-------- INFORMATION SHOWN

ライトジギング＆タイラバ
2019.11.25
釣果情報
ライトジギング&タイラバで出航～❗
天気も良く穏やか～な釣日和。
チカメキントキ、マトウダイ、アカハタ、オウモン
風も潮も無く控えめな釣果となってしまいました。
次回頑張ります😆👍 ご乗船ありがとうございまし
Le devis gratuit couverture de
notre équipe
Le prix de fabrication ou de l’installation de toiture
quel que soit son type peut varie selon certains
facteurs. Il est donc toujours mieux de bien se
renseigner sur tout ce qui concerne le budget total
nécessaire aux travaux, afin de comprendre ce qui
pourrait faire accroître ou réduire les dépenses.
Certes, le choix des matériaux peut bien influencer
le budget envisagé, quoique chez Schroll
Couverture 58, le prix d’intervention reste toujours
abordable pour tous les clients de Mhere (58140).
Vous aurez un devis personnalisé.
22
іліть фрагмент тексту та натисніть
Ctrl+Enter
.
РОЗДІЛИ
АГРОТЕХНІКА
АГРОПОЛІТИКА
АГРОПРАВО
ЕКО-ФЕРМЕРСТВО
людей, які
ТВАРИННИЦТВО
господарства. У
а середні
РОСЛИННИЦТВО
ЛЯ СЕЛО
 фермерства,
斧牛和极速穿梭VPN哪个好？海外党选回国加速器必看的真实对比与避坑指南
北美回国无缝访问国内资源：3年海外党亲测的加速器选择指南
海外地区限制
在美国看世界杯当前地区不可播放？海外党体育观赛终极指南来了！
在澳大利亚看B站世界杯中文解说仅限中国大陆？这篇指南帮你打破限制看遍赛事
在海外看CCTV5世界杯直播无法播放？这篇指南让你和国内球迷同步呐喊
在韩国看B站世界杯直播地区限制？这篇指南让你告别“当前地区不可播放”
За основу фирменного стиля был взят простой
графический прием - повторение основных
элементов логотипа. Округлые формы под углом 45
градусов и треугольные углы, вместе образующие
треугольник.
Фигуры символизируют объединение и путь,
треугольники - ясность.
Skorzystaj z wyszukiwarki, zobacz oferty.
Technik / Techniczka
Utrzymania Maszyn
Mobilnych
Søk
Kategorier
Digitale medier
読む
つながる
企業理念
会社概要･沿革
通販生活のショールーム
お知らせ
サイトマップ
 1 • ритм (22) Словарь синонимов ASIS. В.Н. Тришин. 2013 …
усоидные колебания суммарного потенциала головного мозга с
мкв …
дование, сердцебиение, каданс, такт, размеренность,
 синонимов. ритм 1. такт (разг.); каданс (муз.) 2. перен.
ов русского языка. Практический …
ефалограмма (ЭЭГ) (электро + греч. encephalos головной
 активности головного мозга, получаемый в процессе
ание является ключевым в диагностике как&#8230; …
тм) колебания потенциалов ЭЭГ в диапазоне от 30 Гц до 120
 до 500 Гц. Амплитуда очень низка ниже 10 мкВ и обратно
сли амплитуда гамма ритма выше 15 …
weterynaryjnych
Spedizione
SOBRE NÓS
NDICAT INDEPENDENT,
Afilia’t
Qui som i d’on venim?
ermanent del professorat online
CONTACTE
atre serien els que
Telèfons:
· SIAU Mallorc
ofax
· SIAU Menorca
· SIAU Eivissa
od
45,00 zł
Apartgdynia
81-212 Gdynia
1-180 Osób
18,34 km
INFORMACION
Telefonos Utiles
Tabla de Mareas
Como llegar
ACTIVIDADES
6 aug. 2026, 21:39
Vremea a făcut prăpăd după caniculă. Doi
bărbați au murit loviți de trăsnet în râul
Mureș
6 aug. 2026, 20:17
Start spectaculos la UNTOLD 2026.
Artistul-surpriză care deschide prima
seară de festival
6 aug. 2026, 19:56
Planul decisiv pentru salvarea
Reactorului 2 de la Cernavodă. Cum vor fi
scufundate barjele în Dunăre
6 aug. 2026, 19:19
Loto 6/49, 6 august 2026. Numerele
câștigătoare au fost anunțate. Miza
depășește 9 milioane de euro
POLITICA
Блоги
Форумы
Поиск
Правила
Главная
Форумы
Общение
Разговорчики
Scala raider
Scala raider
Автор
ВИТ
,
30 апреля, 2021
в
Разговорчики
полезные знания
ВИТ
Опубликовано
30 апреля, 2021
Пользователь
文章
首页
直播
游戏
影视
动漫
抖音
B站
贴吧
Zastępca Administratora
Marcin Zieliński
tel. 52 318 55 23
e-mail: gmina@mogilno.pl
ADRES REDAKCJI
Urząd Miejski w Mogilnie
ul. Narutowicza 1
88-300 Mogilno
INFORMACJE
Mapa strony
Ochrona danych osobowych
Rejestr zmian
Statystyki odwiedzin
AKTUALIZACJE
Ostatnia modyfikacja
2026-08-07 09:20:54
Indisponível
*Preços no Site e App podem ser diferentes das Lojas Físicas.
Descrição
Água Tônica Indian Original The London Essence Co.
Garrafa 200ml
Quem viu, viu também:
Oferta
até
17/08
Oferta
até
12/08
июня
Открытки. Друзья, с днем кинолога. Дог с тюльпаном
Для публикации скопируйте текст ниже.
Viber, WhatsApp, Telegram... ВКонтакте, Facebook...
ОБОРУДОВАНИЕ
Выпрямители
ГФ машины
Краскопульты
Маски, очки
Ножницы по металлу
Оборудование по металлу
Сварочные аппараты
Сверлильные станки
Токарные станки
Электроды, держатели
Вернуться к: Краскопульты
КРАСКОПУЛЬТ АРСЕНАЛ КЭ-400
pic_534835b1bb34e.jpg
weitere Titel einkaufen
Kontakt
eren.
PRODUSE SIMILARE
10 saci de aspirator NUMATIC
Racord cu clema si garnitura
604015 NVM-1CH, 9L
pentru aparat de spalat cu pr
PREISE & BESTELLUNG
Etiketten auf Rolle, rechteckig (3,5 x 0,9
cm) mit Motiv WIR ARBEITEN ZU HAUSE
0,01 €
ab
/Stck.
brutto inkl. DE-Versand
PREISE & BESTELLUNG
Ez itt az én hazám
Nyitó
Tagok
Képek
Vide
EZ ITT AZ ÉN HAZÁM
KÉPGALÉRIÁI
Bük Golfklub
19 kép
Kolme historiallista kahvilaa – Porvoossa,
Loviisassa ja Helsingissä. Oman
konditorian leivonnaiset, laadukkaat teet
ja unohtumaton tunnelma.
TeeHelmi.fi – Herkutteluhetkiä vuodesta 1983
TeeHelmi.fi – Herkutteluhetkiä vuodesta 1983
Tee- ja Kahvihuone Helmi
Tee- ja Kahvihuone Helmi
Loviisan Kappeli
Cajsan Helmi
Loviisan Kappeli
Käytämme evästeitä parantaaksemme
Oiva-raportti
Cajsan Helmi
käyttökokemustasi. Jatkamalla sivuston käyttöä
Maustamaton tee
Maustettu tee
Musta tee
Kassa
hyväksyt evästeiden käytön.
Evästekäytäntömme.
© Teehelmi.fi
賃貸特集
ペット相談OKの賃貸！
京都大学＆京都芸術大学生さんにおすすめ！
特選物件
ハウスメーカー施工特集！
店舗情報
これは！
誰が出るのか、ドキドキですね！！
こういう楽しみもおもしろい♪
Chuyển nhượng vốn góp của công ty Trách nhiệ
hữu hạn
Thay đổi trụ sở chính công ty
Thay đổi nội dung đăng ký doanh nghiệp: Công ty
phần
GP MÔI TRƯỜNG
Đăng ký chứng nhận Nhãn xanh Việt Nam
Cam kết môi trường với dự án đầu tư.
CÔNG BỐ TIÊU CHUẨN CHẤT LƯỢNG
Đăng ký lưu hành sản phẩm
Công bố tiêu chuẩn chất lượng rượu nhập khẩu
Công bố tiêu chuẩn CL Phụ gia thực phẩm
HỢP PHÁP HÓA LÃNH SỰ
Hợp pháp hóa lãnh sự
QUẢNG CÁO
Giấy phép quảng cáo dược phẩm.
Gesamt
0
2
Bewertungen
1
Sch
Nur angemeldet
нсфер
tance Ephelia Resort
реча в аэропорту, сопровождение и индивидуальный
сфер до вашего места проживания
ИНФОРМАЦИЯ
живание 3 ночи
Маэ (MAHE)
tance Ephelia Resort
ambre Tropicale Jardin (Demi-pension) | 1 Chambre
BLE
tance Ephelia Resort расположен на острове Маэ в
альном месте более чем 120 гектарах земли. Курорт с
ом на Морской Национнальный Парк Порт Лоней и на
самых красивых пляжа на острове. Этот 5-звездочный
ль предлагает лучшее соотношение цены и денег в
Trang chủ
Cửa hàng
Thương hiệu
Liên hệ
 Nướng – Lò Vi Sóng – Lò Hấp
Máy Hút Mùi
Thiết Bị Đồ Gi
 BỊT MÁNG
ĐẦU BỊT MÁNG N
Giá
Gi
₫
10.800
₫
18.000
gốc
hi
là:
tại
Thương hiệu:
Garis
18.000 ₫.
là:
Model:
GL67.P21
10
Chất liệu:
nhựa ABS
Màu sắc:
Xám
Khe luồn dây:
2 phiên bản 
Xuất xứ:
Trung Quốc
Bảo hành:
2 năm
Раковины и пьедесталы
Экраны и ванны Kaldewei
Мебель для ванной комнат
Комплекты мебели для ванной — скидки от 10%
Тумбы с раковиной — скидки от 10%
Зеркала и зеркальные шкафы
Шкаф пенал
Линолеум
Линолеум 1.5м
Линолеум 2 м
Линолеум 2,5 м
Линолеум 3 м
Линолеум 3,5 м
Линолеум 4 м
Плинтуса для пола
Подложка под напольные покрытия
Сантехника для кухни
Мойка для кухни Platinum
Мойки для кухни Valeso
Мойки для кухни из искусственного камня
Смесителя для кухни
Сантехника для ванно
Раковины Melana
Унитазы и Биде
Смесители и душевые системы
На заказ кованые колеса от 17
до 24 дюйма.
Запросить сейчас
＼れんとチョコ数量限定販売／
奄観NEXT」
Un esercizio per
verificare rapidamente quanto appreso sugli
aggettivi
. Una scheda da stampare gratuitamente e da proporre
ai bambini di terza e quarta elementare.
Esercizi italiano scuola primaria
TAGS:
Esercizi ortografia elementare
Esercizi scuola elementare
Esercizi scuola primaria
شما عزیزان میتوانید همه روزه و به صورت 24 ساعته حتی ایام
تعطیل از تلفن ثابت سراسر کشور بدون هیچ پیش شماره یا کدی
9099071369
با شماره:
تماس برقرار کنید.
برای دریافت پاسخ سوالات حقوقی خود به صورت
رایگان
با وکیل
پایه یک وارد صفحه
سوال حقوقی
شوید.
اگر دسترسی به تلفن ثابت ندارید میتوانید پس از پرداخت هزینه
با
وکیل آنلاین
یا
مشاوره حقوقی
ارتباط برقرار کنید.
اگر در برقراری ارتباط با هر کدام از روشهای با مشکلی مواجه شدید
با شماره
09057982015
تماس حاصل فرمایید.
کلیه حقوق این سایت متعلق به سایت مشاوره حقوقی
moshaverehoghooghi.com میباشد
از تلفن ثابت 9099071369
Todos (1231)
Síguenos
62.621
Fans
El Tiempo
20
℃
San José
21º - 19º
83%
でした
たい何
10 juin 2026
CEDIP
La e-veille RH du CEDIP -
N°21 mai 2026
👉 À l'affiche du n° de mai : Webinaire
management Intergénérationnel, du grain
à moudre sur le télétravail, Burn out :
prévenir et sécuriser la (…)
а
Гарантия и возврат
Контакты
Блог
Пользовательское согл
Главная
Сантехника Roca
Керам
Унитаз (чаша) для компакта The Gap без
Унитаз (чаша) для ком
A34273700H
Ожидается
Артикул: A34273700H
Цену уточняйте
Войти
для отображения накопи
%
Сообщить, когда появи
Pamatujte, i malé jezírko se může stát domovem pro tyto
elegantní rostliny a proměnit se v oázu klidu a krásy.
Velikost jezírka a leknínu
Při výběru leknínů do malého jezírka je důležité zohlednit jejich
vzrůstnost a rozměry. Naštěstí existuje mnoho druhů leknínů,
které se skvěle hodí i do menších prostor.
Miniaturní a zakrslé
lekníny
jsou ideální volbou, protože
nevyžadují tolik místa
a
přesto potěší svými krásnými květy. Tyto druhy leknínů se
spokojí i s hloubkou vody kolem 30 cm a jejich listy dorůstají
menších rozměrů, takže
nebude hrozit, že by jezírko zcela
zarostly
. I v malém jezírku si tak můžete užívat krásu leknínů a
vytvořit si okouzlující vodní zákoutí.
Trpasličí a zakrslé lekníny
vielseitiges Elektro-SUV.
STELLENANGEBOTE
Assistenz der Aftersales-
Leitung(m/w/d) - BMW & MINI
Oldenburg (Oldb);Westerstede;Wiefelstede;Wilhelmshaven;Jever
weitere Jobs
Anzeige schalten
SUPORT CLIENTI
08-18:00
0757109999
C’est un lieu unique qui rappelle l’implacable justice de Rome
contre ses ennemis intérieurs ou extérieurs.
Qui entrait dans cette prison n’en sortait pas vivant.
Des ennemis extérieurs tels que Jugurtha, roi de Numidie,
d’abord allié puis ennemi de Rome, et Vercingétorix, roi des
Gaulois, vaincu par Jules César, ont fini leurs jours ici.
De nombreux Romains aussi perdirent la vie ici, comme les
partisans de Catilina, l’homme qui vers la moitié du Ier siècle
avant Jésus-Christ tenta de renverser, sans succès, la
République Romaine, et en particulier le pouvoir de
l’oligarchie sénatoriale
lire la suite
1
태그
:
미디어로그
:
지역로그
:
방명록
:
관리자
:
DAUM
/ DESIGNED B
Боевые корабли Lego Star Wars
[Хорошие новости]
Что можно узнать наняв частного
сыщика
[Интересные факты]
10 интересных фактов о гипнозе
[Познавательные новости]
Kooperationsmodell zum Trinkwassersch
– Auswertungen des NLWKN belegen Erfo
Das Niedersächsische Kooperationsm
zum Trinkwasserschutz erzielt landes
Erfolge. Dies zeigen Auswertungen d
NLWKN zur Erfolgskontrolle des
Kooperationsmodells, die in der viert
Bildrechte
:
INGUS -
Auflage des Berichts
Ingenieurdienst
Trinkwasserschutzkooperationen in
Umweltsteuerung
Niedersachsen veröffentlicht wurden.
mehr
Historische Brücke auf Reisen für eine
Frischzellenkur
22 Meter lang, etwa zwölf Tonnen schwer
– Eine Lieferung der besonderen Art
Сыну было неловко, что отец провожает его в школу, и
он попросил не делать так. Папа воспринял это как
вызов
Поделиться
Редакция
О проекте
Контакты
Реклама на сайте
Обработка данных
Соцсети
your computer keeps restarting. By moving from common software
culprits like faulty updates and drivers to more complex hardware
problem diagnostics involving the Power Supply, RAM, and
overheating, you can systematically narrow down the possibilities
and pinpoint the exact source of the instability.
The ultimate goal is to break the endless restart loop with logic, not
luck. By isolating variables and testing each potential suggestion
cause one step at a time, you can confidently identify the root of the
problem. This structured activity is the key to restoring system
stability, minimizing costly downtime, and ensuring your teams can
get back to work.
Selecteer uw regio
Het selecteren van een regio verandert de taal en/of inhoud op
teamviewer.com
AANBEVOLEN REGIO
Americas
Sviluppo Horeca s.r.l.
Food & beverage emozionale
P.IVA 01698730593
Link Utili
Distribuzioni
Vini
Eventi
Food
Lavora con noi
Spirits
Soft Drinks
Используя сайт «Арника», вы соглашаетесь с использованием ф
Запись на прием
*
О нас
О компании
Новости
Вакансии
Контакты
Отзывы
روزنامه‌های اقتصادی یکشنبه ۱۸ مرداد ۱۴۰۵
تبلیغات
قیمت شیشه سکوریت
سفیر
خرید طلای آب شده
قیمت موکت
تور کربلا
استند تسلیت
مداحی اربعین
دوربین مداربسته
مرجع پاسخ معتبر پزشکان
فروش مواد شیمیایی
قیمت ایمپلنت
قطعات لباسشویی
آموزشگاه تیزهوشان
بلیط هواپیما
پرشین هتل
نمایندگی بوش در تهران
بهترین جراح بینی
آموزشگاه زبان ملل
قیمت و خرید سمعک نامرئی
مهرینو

----------------

▶ TASK DESCRIPTION:
Reproduce the entries above exactly, but only the lines between the line holding "Garrafa 200ml" and the line holding "ja unohtumaton tunnelma.", inclusive.

▶ SOLVED EXERCISE:
Garrafa 200ml
Quem viu, viu também:
Oferta
até
17/08
Oferta
até
12/08
июня
Открытки. Друзья, с днем кинолога. Дог с тюльпаном
Для публикации скопируйте текст ниже.
Viber, WhatsApp, Telegram... ВКонтакте, Facebook...
ОБОРУДОВАНИЕ
Выпрямители
ГФ машины
Краскопульты
Маски, очки
Ножницы по металлу
Оборудование по металлу
Сварочные аппараты
Сверлильные станки
Токарные станки
Электроды, держатели
Вернуться к: Краскопульты
КРАСКОПУЛЬТ АРСЕНАЛ КЭ-400
pic_534835b1bb34e.jpg
weitere Titel einkaufen
Kontakt
eren.
PRODUSE SIMILARE
10 saci de aspirator NUMATIC
Racord cu clema si garnitura
604015 NVM-1CH, 9L
pentru aparat de spalat cu pr
PREISE & BESTELLUNG
Etiketten auf Rolle, rechteckig (3,5 x 0,9
cm) mit Motiv WIR ARBEITEN ZU HAUSE
0,01 €
ab
/Stck.
brutto inkl. DE-Versand
PREISE & BESTELLUNG
Ez itt az én hazám
Nyitó
Tagok
Képek
Vide
EZ ITT AZ ÉN HAZÁM
KÉPGALÉRIÁI
Bük Golfklub
19 kép
Kolme historiallista kahvilaa – Porvoossa,
Loviisassa ja Helsingissä. Oman
konditorian leivonnaiset, laadukkaat teet
ja unohtumaton tunnelma.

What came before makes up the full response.